The thought almost gave rise to a snicker. Almost. It had been a stroke of genius that led Rhodes’ grandfather to craft the laws that would rid the world of chemical weapons, but like everything the family and their enlightened colleagues orchestrated, the real motive for the action was far more complicated. Distract the public with an elaborate, plausible cover story while continuing the real work in secret. Over the
decades, the puppet masters and their minions carried out the research that would bring about the current state of affairs, all under the guise of altruistic motives.

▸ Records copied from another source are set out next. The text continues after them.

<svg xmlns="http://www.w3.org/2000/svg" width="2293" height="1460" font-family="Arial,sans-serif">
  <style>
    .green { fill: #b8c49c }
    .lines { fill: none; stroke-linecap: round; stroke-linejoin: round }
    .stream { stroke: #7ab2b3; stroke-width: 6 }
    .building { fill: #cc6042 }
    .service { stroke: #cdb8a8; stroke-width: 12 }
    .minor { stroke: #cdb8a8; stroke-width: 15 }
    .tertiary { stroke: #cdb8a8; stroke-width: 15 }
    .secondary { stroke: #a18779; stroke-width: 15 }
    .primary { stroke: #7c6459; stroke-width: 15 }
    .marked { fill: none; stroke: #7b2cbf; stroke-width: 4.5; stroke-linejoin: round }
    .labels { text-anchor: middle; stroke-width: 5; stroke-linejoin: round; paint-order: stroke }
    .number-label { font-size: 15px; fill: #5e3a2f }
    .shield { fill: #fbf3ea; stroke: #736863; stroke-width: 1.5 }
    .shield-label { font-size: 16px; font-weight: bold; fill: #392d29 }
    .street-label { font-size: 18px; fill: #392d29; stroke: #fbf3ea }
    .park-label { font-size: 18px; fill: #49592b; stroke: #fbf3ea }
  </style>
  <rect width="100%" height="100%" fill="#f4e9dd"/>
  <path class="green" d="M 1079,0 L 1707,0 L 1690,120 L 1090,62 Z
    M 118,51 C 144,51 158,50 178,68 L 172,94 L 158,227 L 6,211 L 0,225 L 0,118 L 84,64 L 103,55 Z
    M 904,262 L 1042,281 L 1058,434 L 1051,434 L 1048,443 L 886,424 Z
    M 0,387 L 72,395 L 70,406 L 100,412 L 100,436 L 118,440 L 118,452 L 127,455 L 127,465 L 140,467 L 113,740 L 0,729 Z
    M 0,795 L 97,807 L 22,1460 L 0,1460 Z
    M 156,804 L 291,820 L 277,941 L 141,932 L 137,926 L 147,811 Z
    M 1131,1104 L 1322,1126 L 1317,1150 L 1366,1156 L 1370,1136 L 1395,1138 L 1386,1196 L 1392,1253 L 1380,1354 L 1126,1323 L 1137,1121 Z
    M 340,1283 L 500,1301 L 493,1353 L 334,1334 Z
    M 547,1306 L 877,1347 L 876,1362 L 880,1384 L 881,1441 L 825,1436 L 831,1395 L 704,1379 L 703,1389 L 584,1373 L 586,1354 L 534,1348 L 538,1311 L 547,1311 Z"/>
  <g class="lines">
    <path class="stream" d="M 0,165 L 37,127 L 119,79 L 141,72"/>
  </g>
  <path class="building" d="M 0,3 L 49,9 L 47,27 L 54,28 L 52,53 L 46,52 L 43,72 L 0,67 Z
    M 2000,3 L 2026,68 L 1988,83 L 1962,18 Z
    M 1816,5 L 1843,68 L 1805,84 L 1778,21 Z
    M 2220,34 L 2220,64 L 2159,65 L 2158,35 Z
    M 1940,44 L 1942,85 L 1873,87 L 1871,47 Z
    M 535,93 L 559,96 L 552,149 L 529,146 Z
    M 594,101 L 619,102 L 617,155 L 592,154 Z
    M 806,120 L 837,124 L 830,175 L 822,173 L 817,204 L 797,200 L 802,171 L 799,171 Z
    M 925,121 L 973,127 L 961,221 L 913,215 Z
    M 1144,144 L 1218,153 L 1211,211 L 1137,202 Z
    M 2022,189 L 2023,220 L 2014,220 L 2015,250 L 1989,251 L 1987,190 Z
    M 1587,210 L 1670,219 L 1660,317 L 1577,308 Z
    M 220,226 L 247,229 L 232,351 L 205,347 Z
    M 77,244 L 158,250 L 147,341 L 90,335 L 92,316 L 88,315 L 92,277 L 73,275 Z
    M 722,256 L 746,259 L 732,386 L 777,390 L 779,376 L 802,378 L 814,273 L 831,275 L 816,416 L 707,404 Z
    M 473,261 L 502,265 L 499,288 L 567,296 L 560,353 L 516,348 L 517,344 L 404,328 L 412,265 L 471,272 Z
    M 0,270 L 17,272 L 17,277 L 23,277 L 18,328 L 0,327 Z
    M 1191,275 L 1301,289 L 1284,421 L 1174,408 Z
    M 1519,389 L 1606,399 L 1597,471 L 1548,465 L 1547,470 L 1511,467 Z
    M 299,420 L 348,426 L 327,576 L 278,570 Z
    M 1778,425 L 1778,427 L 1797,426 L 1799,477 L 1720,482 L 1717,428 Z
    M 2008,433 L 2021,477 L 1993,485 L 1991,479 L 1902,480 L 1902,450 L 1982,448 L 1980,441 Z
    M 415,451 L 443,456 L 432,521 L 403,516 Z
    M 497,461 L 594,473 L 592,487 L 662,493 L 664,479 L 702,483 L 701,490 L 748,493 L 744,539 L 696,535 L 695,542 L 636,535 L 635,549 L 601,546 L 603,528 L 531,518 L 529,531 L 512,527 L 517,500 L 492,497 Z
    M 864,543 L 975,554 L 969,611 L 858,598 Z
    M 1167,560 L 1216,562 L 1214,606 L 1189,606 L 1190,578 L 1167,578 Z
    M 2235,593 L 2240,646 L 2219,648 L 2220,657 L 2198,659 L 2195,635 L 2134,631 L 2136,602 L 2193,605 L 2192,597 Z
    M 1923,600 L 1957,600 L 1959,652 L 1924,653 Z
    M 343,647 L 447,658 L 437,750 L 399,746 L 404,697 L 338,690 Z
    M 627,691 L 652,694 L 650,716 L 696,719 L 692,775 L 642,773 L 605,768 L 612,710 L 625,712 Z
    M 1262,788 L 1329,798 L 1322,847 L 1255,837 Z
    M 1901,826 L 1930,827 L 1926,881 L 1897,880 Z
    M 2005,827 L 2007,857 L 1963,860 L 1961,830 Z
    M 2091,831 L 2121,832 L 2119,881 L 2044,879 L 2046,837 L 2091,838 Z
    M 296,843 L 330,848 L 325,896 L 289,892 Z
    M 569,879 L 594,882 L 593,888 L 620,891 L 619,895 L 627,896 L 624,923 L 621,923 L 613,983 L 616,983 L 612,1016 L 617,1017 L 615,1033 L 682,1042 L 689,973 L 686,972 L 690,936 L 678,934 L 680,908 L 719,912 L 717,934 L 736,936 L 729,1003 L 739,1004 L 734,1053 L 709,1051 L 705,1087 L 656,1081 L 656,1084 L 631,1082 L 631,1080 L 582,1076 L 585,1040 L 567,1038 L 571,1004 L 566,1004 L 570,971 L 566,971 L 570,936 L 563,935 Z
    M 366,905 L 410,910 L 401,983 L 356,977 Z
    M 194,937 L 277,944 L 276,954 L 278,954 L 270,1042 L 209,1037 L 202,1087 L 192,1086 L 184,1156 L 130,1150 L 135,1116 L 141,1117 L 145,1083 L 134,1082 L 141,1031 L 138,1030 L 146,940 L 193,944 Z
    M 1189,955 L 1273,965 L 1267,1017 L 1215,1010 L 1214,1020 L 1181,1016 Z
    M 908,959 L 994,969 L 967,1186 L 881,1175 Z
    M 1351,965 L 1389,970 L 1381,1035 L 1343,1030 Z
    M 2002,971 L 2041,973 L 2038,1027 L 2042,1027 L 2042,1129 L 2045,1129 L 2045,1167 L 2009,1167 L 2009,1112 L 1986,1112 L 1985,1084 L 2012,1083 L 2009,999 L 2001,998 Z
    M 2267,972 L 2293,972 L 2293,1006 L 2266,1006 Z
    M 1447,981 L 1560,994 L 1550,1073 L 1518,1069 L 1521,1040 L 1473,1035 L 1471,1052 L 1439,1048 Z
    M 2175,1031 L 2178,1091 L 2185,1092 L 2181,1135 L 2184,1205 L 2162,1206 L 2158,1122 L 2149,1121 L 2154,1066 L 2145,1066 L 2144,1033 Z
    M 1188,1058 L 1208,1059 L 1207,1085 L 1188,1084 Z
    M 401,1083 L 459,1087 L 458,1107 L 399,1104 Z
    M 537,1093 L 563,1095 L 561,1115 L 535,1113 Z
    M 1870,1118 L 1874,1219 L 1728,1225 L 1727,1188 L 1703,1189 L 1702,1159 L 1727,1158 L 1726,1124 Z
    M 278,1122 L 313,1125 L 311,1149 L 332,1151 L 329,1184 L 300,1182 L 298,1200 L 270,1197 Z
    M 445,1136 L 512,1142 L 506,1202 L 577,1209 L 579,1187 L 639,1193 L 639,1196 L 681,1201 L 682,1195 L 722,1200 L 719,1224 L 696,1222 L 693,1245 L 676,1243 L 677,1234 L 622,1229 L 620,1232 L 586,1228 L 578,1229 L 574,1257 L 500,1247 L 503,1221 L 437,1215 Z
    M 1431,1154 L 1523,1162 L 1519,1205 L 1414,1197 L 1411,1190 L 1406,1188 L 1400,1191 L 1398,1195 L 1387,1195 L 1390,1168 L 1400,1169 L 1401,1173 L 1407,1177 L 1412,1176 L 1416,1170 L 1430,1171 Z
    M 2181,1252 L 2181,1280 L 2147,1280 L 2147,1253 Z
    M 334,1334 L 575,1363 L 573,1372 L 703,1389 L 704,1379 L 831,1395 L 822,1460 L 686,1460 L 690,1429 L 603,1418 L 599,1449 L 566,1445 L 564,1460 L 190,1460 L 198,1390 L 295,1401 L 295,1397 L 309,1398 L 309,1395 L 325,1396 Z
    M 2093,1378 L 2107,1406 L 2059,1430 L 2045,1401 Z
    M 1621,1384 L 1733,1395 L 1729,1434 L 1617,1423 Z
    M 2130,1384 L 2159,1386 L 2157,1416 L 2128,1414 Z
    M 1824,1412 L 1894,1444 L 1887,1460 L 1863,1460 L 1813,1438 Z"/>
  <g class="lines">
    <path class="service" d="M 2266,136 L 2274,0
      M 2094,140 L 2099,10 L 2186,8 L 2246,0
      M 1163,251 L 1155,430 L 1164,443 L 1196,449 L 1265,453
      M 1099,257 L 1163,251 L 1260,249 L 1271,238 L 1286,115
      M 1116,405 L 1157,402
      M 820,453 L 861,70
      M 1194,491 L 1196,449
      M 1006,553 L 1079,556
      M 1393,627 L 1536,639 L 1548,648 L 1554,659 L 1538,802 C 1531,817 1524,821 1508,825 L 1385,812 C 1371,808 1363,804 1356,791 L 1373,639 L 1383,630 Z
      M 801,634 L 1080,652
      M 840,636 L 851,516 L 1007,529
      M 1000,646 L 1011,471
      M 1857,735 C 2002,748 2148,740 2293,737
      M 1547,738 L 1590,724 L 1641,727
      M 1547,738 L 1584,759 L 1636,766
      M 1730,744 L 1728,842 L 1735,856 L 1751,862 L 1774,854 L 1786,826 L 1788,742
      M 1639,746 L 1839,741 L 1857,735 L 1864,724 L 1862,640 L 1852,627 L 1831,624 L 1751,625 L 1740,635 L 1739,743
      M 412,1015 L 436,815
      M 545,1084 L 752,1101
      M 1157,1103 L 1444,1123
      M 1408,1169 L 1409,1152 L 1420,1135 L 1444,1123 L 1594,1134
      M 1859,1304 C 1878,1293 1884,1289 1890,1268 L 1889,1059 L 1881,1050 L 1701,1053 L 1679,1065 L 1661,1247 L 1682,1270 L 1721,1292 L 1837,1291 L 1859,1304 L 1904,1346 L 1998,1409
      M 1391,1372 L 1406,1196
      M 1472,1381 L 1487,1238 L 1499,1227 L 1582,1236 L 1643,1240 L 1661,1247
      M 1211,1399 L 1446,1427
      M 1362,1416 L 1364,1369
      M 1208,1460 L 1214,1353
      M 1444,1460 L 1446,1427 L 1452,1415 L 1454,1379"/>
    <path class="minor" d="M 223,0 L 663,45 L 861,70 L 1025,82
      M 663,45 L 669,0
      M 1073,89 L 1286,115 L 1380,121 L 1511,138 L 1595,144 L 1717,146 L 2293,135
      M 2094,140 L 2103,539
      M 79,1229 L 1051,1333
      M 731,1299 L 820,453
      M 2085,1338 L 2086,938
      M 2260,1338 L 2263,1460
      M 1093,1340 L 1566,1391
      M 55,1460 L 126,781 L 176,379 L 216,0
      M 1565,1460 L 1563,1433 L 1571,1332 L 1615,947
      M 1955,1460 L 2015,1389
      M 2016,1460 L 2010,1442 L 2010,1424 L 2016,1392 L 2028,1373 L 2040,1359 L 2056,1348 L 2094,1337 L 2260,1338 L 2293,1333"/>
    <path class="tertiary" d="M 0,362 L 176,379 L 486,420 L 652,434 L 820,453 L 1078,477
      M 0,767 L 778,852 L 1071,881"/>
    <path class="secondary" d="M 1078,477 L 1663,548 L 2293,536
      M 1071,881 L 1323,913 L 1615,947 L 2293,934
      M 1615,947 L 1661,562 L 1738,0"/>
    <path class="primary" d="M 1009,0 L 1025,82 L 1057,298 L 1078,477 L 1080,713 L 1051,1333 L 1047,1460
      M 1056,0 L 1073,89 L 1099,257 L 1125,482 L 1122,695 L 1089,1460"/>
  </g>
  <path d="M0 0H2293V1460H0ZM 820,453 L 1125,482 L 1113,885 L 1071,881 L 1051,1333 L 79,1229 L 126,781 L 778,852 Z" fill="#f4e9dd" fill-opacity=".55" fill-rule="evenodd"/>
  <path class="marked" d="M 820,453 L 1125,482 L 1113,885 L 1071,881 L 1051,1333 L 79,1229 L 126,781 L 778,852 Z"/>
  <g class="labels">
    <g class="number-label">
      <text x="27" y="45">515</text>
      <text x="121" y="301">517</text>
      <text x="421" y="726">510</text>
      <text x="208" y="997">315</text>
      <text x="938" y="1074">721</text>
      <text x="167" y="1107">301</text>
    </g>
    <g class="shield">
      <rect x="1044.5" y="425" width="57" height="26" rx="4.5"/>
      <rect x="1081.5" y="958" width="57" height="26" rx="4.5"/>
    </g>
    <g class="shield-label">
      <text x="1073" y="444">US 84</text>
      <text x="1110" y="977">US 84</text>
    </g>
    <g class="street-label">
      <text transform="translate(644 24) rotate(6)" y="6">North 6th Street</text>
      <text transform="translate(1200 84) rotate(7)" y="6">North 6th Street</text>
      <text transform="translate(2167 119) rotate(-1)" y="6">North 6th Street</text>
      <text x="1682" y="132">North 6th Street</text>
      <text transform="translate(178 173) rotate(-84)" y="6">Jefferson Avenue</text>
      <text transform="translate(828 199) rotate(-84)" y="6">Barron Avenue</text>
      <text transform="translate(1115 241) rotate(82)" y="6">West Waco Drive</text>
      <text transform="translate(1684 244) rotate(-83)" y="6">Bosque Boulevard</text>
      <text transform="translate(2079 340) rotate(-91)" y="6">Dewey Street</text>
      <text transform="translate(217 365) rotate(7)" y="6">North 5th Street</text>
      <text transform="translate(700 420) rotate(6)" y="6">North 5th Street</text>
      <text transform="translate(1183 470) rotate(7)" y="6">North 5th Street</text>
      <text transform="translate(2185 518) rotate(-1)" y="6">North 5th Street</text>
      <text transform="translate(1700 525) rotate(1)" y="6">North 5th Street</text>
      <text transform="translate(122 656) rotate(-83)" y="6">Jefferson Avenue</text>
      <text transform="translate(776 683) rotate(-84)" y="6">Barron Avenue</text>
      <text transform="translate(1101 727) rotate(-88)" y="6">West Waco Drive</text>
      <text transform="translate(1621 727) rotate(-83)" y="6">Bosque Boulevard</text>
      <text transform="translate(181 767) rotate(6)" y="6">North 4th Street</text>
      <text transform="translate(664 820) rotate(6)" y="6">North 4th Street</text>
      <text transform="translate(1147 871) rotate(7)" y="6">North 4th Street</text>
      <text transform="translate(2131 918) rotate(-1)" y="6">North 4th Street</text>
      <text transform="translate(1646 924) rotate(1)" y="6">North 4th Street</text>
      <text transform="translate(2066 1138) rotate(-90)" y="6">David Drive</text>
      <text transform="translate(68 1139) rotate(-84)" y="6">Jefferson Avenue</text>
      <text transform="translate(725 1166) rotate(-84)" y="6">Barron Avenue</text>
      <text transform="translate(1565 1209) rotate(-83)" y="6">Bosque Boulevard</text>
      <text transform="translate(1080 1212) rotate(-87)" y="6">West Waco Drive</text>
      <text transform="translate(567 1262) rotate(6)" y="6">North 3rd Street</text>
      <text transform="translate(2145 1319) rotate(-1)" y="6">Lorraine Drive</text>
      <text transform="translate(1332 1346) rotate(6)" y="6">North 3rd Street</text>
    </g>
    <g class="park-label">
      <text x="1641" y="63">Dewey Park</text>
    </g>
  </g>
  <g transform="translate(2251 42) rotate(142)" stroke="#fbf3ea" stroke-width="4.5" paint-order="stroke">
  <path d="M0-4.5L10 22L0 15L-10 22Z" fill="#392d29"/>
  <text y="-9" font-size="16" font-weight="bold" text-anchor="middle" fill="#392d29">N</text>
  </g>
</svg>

Léger de main, Rhodes called it. Sleight of hand. There was a reason that all the allied secret societies studied magic, and it had little to do with rabbits or hats. It was more about furthering their goals in plain sight, harnessing the resources of the working public to fund their enterprises under the pretense of national security.
They were clearing out the laughably inferior chemical weapons stores, while replacing them with something far more productive and profitable. In a best-case scenario, sarin killed. Unfortunately, in Rhodes’s view, sometimes it only maimed, necessitating things like humanitarian aid and reparations. Profit suckers.
The new products provided long-term leverage. They would enable the elite to galvanize their rule over the world and prevent anyone from challenging them in the future. They would accomplish this through strains of designer biochemically engineered viruses, developed explicitly for unique purposes. They were beautiful in their complexity, yet virtually indistinguishable from naturally-occurring infectious agents.
But they weren’t quite ready. The explosion at the depot had been unfortunate, and two variants had been released, revealing in stark detail the work yet needed on the strains. Z180A, intended for general populations, was developed to infect and relegate civilians into servitude. After an initial illness, individuals would recover only a fraction of their former capabilities. Once the fully-developed virus was released, it would create a world of human worker drones that could be trained to perform menial tasks and repetitive jobs necessary to maintain the comfort and convenience of the ruling class. Civilians’ thinking ability would be limited to performing activities needed for their existence, like working, eating, reproducing, and doing what they were told.
The second strain, Z180B, was intended for military use only. The vision for this variant was to develop a force superior in strength and speed, with mental faculties necessary to function on the battlefield, follow orders, and engage in basic communication, but nothing more complex.